Like John the Baptist— we want our lives to be living testaments to the light. And yet, we are so full of grime and soot that the light is just not shining through. Advent is a time to take on our personal stained-glass project. To remove the exquisite colored pieces that create the mosaic of our lives, our souls, our spirits. To carefully and lovingness get in there and scrub that dirt and grime away. Our goal is not to be the shiniest ornament on the tree, or the brightest star in Hollywood. Instead we want to be clean and clear, so that the light of Christ may shine through our lives. John the Baptist could have taken his moment in the sun to grab all the power he could stand. But instead he continually pointed toward Jesus, acknowledging that he, himself, was not worthy to untie the shoes on Jesus’ feet. Leadership and humility— it is a possible combination. And we are called to be servant leaders— In our families, in our marriages, in our workplaces, in our neighborhoods. Each of us represents a gorgeous mosaic of story and spirit that can inspire others.

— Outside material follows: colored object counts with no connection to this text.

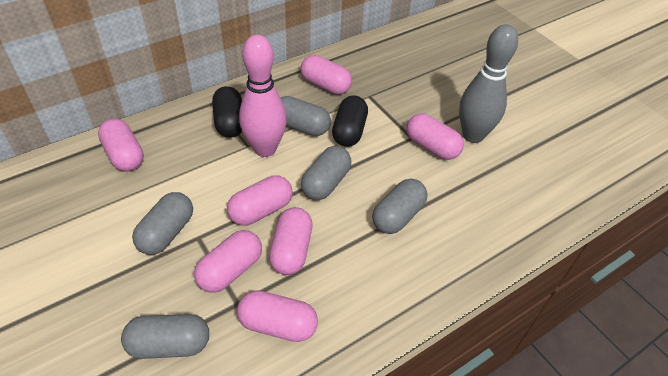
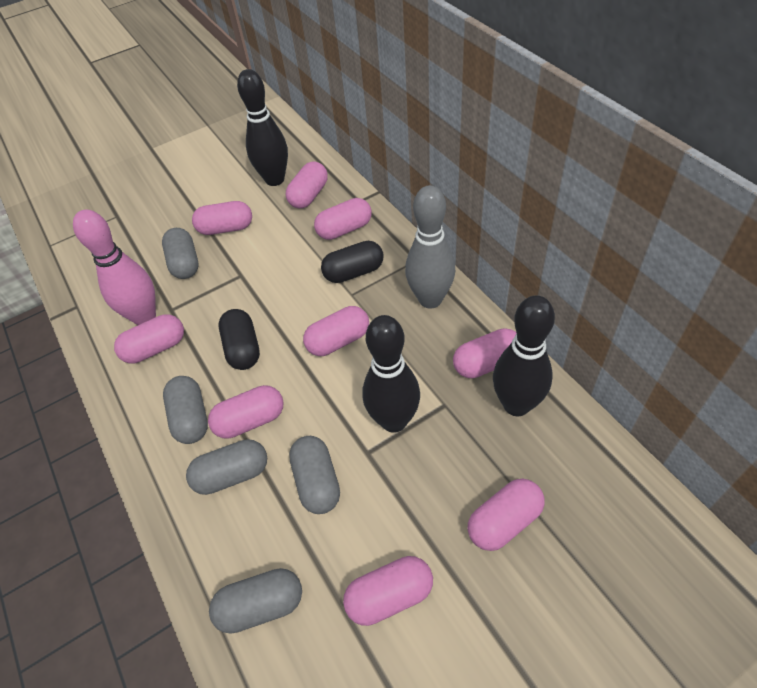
black bowling pin: 0 -> 3
pink capsule: 7 -> 9

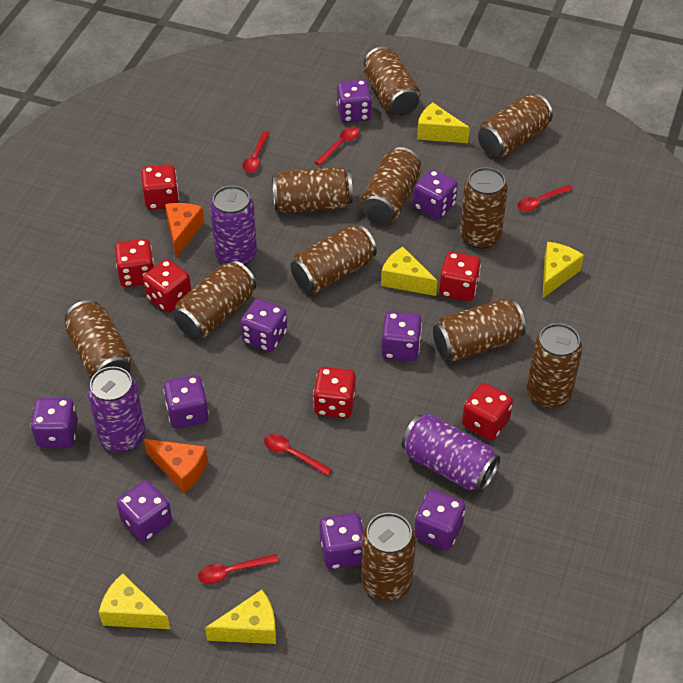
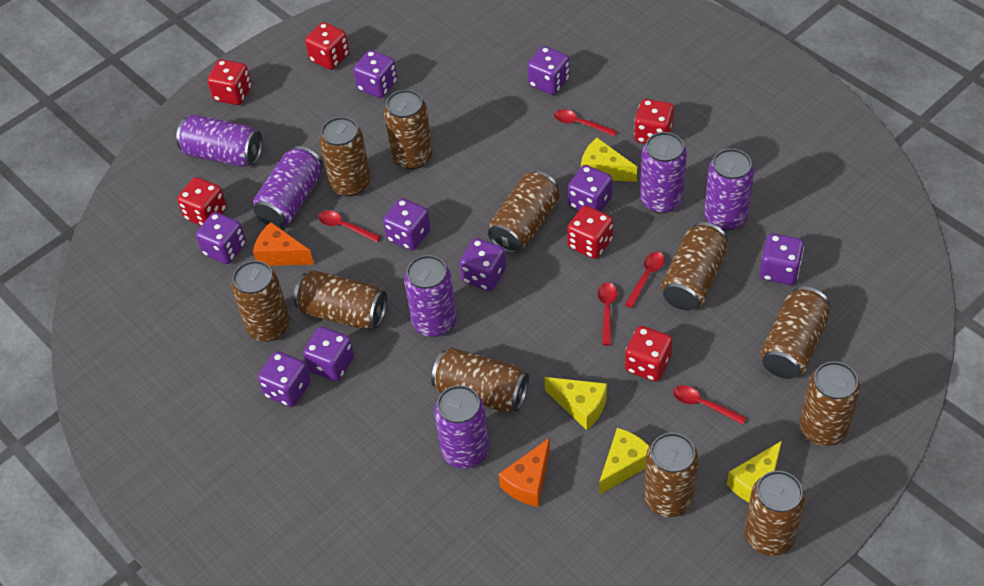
purple can: 3 -> 6
yellow cheese: 5 -> 4

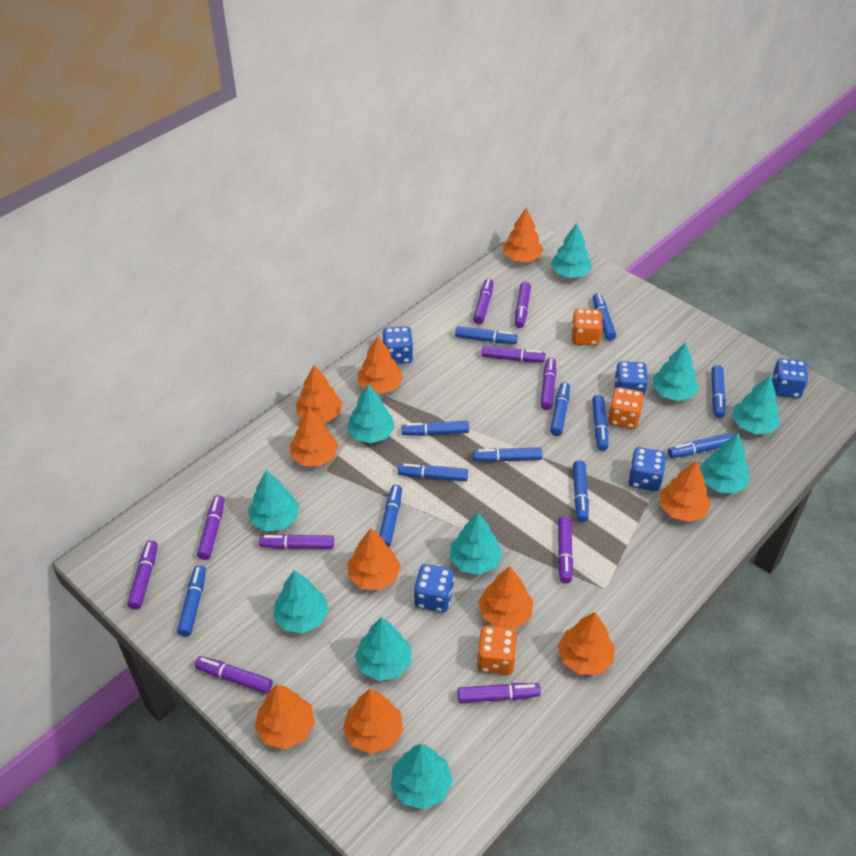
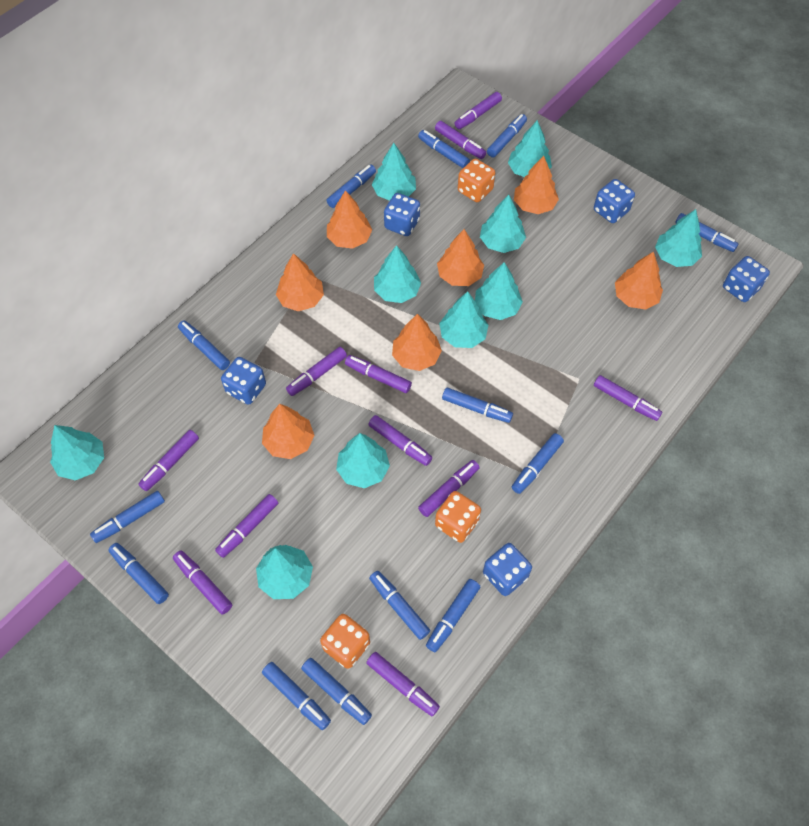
blue marker: 12 -> 13
orange tree: 10 -> 7
purple marker: 10 -> 11

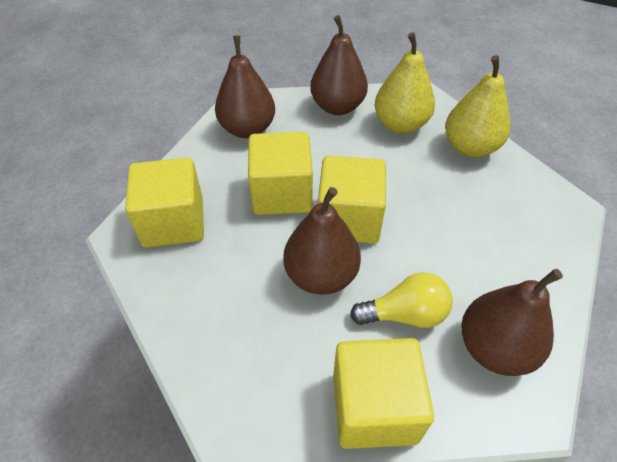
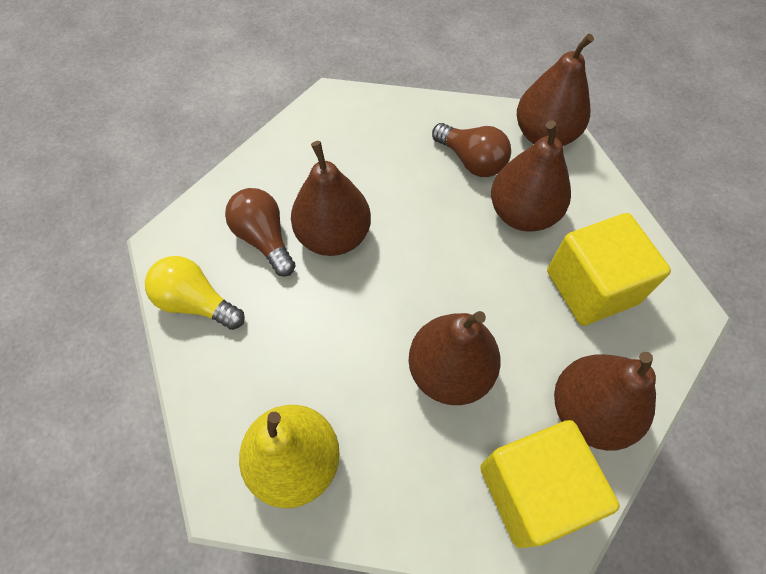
brown light bulb: 0 -> 2
brown pear: 4 -> 5
yellow cube: 4 -> 2
yellow pear: 2 -> 1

During this Advent, on this Sunday some folks call “stir-up” Sunday, let’s get out the windex, even use a toothbrush if needed. Or even call in the stained-glass professionals— the counselors, the doctors, the ministers, our close friends— to help free us from the layers of dirt and grime and hurt and pain and worry and despair that block the light of Christ from shining through our lives.
Let us pray our Collect for today: "Stir up your power, O Lord, and with great might come among us; and, because we are sorely hindered by our sins, let your bountiful grace and mercy speedily help and deliver us; through Jesus Christ our Lord, to whom, with you and the Holy Spirit, be honor and glory now and for ever. Amen." (Book of Common Prayer, p. 212).